This data comes from a German health survey from 1998. There are 1,127 observations on 3 variables, including: numvisit, the number of visits to doctor during 1998; badh, the patient’s perceived health status (1=patient claims to be in bad health; 0=not in bad health); and age of patient.
I would expect older patients to visit the doctor more frequently. I would also expect patients who claim to be in bad health to visit more than patients who claim to not be in bad health.
library(Zelig)
library(ZeligChoice)
library(faraway)
library(dplyr)
## Warning: package 'dplyr' was built under R version 3.4.4
library(tidyr)
## Warning: package 'tidyr' was built under R version 3.4.4
library(readr)
health <- read_csv("/Users/meredithpowers/Desktop/badhealth.csv")
## Warning: Missing column names filled in: 'X1' [1]
tibble::glimpse(health)
## Observations: 1,127
## Variables: 4
## $ X1 <int> 1, 2, 3, 4, 5, 6, 7, 8, 9, 10, 11, 12, 13, 14, 15, 16...
## $ numvisit <int> 30, 20, 16, 20, 15, 15, 13, 15, 15, 40, 15, 13, 12, 1...
## $ badh <int> 0, 0, 0, 0, 0, 0, 0, 0, 0, 1, 0, 0, 0, 0, 0, 1, 0, 0,...

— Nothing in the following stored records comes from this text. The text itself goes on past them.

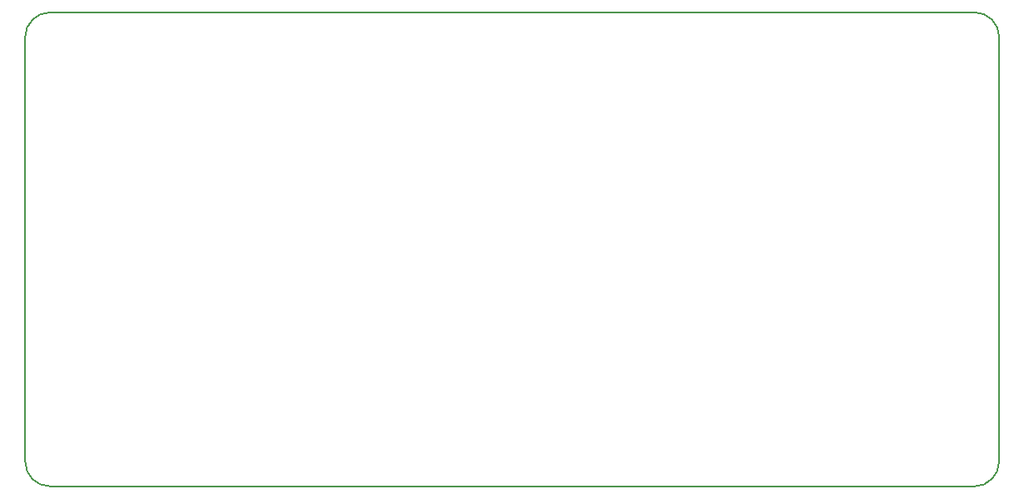
<source format=gbr>
G04 DipTrace 2.2.0.9*
%INBoardOutline.gbr*%
%MOIN*%
%ADD11C,0.006*%
%FSLAX44Y44*%
%SFA1B1*%
%OFA0B0*%
G04*
G70*
G90*
G75*
G01*
%LNBoardOutline*%
%LPD*%
X4940Y3940D2*
D11*
X41940D1*
G03X42940Y4940I0J1000D01*
G01*
Y21940D1*
G03X41940Y22940I-1000J0D01*
G01*
X4940D1*
G03X3940Y21940I0J-1000D01*
G01*
Y4940D1*
G03X4940Y3940I1000J0D01*
G01*
M02*

</source>
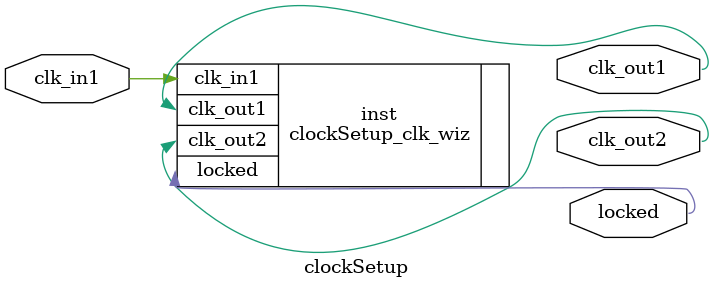
<source format=v>


`timescale 1ps/1ps

(* CORE_GENERATION_INFO = "clockSetup,clk_wiz_v6_0_9_0_0,{component_name=clockSetup,use_phase_alignment=true,use_min_o_jitter=false,use_max_i_jitter=false,use_dyn_phase_shift=false,use_inclk_switchover=false,use_dyn_reconfig=false,enable_axi=0,feedback_source=FDBK_AUTO,PRIMITIVE=PLL,num_out_clk=2,clkin1_period=10.000,clkin2_period=10.000,use_power_down=false,use_reset=false,use_locked=true,use_inclk_stopped=false,feedback_type=SINGLE,CLOCK_MGR_TYPE=NA,manual_override=false}" *)

module clockSetup 
 (
  // Clock out ports
  output        clk_out1,
  output        clk_out2,
  // Status and control signals
  output        locked,
 // Clock in ports
  input         clk_in1
 );

  clockSetup_clk_wiz inst
  (
  // Clock out ports  
  .clk_out1(clk_out1),
  .clk_out2(clk_out2),
  // Status and control signals               
  .locked(locked),
 // Clock in ports
  .clk_in1(clk_in1)
  );

endmodule

</source>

## $ age <int> 58, 54, 44, 57, 33, 28, 37, 31, 30, 47, 51, 40, 40, 4...
str(health)
## Classes 'tbl_df', 'tbl' and 'data.frame': 1127 obs. of 4 variables:
## $ X1 : int 1 2 3 4 5 6 7 8 9 10 ...
## $ numvisit: int 30 20 16 20 15 15 13 15 15 40 ...

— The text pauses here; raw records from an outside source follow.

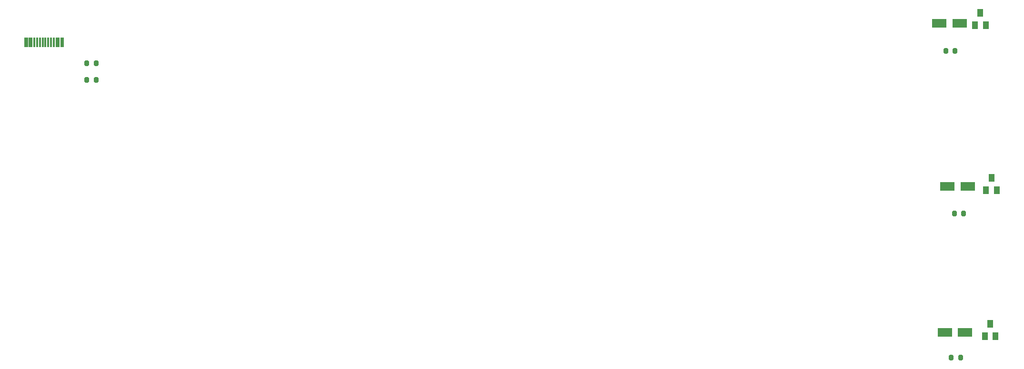
<source format=gbr>
%TF.GenerationSoftware,KiCad,Pcbnew,(6.0.11)*%
%TF.CreationDate,2023-07-11T13:36:52+02:00*%
%TF.ProjectId,T-DISPLAY-S3,542d4449-5350-44c4-9159-2d53332e6b69,1*%
%TF.SameCoordinates,Original*%
%TF.FileFunction,Paste,Top*%
%TF.FilePolarity,Positive*%
%FSLAX46Y46*%
G04 Gerber Fmt 4.6, Leading zero omitted, Abs format (unit mm)*
G04 Created by KiCad (PCBNEW (6.0.11)) date 2023-07-11 13:36:52*
%MOMM*%
%LPD*%
G01*
G04 APERTURE LIST*
G04 Aperture macros list*
%AMRoundRect*
0 Rectangle with rounded corners*
0 $1 Rounding radius*
0 $2 $3 $4 $5 $6 $7 $8 $9 X,Y pos of 4 corners*
0 Add a 4 corners polygon primitive as box body*
4,1,4,$2,$3,$4,$5,$6,$7,$8,$9,$2,$3,0*
0 Add four circle primitives for the rounded corners*
1,1,$1+$1,$2,$3*
1,1,$1+$1,$4,$5*
1,1,$1+$1,$6,$7*
1,1,$1+$1,$8,$9*
0 Add four rect primitives between the rounded corners*
20,1,$1+$1,$2,$3,$4,$5,0*
20,1,$1+$1,$4,$5,$6,$7,0*
20,1,$1+$1,$6,$7,$8,$9,0*
20,1,$1+$1,$8,$9,$2,$3,0*%
G04 Aperture macros list end*
%ADD10R,1.000000X1.400000*%
%ADD11RoundRect,0.250000X-1.050000X-0.550000X1.050000X-0.550000X1.050000X0.550000X-1.050000X0.550000X0*%
%ADD12R,0.300000X1.750000*%
%ADD13RoundRect,0.200000X-0.200000X-0.275000X0.200000X-0.275000X0.200000X0.275000X-0.200000X0.275000X0*%
G04 APERTURE END LIST*
D10*
%TO.C,Q3*%
X273939000Y-249809000D03*
X275839000Y-249809000D03*
X274889000Y-247609000D03*
%TD*%
%TO.C,Q2*%
X274132000Y-223815000D03*
X276032000Y-223815000D03*
X275082000Y-221615000D03*
%TD*%
D11*
%TO.C,C2*%
X267272000Y-223139000D03*
X270872000Y-223139000D03*
%TD*%
%TO.C,C3*%
X266783000Y-249174000D03*
X270383000Y-249174000D03*
%TD*%
D12*
%TO.C,J2*%
X110030000Y-197460000D03*
X109230000Y-197460000D03*
X107930000Y-197460000D03*
X106930000Y-197460000D03*
X106430000Y-197460000D03*
X105430000Y-197460000D03*
X104130000Y-197460000D03*
X103330000Y-197460000D03*
X103630000Y-197460000D03*
X104430000Y-197460000D03*
X104930000Y-197460000D03*
X105930000Y-197460000D03*
X107430000Y-197460000D03*
X108430000Y-197460000D03*
X108930000Y-197460000D03*
X109730000Y-197460000D03*
%TD*%
D11*
%TO.C,C1*%
X265833000Y-194142000D03*
X269433000Y-194142000D03*
%TD*%
D10*
%TO.C,Q1*%
X272166000Y-194437000D03*
X274066000Y-194437000D03*
X273116000Y-192237000D03*
%TD*%
D13*
%TO.C,R2*%
X268479000Y-227965000D03*
X270129000Y-227965000D03*
%TD*%
%TO.C,R3*%
X114275000Y-201222500D03*
X115925000Y-201222500D03*
%TD*%
%TO.C,R4*%
X114275000Y-204152500D03*
X115925000Y-204152500D03*
%TD*%
%TO.C,R1*%
X266955000Y-199009000D03*
X268605000Y-199009000D03*
%TD*%
%TO.C,R5*%
X267927000Y-253619000D03*
X269577000Y-253619000D03*
%TD*%
M02*

</source>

## $ badh : int 0 0 0 0 0 0 0 0 0 1 ...
## $ age : int 58 54 44 57 33 28 37 31 30 47 ...
## - attr(*, "spec")=List of 2
## ..$ cols :List of 4
## .. ..$ X1 : list()
## .. .. ..- attr(*, "class")= chr "collector_integer" "collector"
## .. ..$ numvisit: list()
## .. .. ..- attr(*, "class")= chr "collector_integer" "collector"
## .. ..$ badh : list()
## .. .. ..- attr(*, "class")= chr "collector_integer" "collector"
## .. ..$ age : list()
## .. .. ..- attr(*, "class")= chr "collector_integer" "collector"
## ..$ default: list()
## .. ..- attr(*, "class")= chr "collector_guess" "collector"
## ..- attr(*, "class")= chr "col_spec"
head(health)
h1 <- zelig(numvisit ~ badh + age + age*badh, model = "poisson", data = health, cite = F)
summary(h1)
## Model:
##
## Call:
## z5$zelig(formula = numvisit ~ badh + age + age * badh, data = health)
##
## Deviance Residuals:
## Min 1Q Median 3Q Max
## -3.5892 -1.8947 -0.6480 0.6023 9.9147
##
## Coefficients:
## Estimate Std. Error z value Pr(>|z|)
## (Intercept) 0.346885 0.081416 4.261 2.04e-05
## badh 1.568949 0.181533 8.643 < 2e-16
## age 0.008503 0.002086 4.077 4.57e-05
## badh:age -0.010918 0.004196 -2.602 0.00926
##
## (Dispersion parameter for poisson family taken to be 1)
##
## Null deviance: 4020.3 on 1126 degrees of freedom
## Residual deviance: 3458.6 on 1123 degrees of freedom
## AIC: 5633.8
##
## Number of Fisher Scoring iterations: 6
##
## Next step: Use 'setx' method
Clearly, health status greatly increases the number of visits to the doctor – that’s an increase of 1.5 for health alone. Age also has an increase, though not as dramatic.
data(health)
## Warning in data(health): data set 'health' not found
a.range = min(health$age):max(health$age)
h1$setrange(age=a.range)
h1$sim()
h1$graph()
## age chosen as the x-axis variable. Use the var argument to specify a different variable.
As age increases, the number of visits to the doctor increased as well.